From: Dario Faggioli <raistlin@linux.it>
To: xen-devel@lists.xen.org
Cc: Andre Przywara <andre.przywara@amd.com>,
Ian Campbell <Ian.Campbell@citrix.com>,
Stefano Stabellini <Stefano.Stabellini@eu.citrix.com>,
George Dunlap <george.dunlap@eu.citrix.com>,
Juergen Gross <juergen.gross@ts.fujitsu.com>,
Ian Jackson <Ian.Jackson@eu.citrix.com>
Subject: [PATCH 10 of 11] libxl, xl: heuristics for reordering NUMA placement candidates
Date: Thu, 31 May 2012 14:11:15 +0200 [thread overview]
Message-ID: <4c3a1e27978bcfec1d40.1338466275@Solace> (raw)
In-Reply-To: <patchbomb.1338466265@Solace>
Once we know which ones of all the possible combinations
represents valid placement candidates for a domain, use some
heuistics for deciding which one to pick (instead to just
taking the first one).
First of all, the smaller candidates are better both from the
domain's point of view (fewer memory spreading among nodes) and
fom the system point of view (fewer memoy fragmentation). In
case of candidates of equal sizes, the one that has the greater
amount of memory by at least 10% wins, as this is (again) good
for keeping the fragmentation small. Finally, the number of
domains running on the nodes involved in the combinations is
checked, and the "least populated" candidate is the one that
is considered.

-- -- --

→ **WHAT THIS EXERCISE ASKS**:
A - Decide whether each statement agrees with the patch message. Answer yes or no for each, and quote the words from the patch message that decide it.
(i) Smaller placement candidates are preferred.
(ii) Between candidates of equal size, one with at least 10% more memory wins.
(iii) The candidate whose nodes run the most domains is chosen.
B - According to the patch message, how much more memory must one equal-sized candidate have than another in order to win?
C - Echo the patch message from "First of all, the" to "is considered.".

→ **DATASET EXTRACT**:
-- -- --

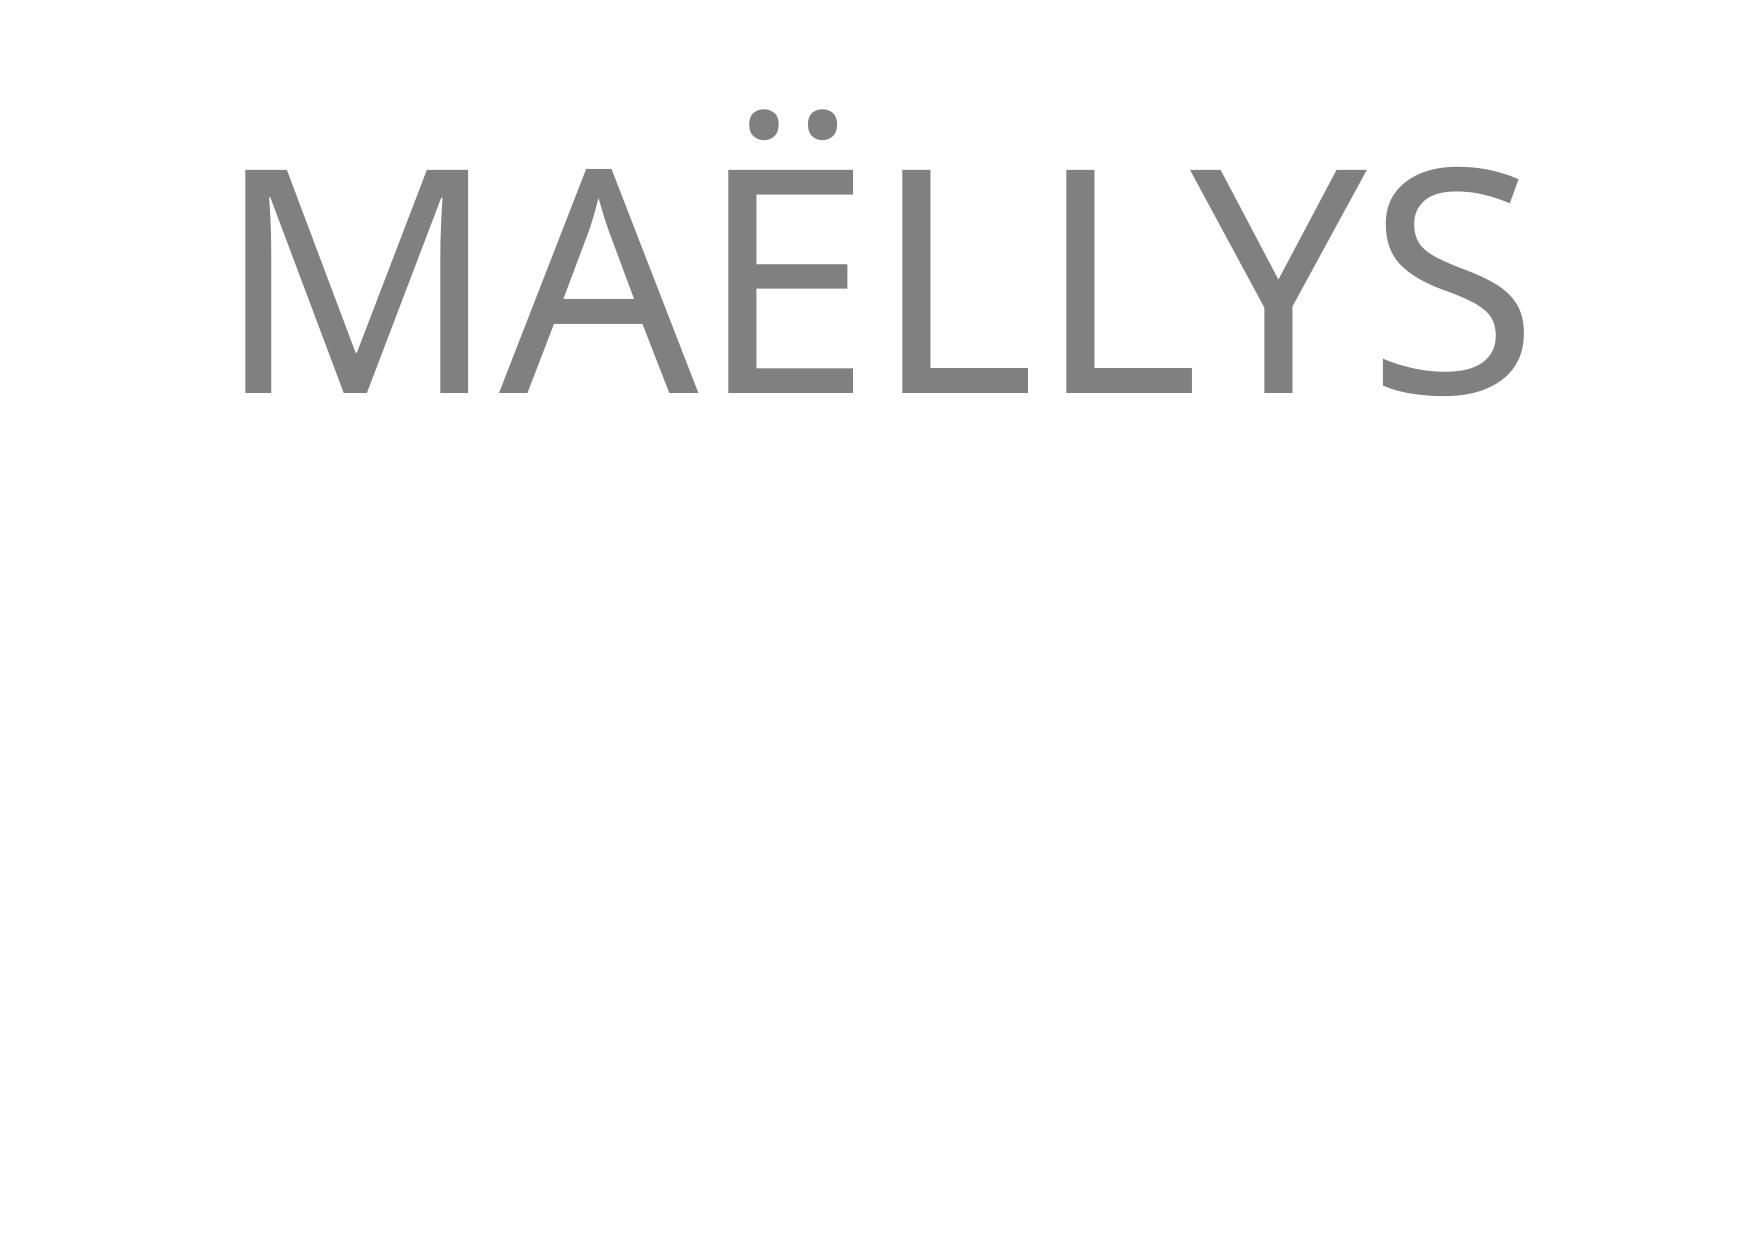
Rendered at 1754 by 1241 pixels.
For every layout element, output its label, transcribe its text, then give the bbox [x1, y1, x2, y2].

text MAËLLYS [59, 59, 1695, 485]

-- -- --

→ **PER-TASK OUTPUTS**:
A -
(i) Yes: "the smaller candidates are better"
(ii) Yes: "the one that has the greater amount of memory by at least 10% wins"
(iii) No: "the "least populated" candidate is the one that is considered"

B - At least 10% more memory.

C -
First of all, the smaller candidates are better both from the
domain's point of view (fewer memory spreading among nodes) and
fom the system point of view (fewer memoy fragmentation). In
case of candidates of equal sizes, the one that has the greater
amount of memory by at least 10% wins, as this is (again) good
for keeping the fragmentation small. Finally, the number of
domains running on the nodes involved in the combinations is
checked, and the "least populated" candidate is the one that
is considered.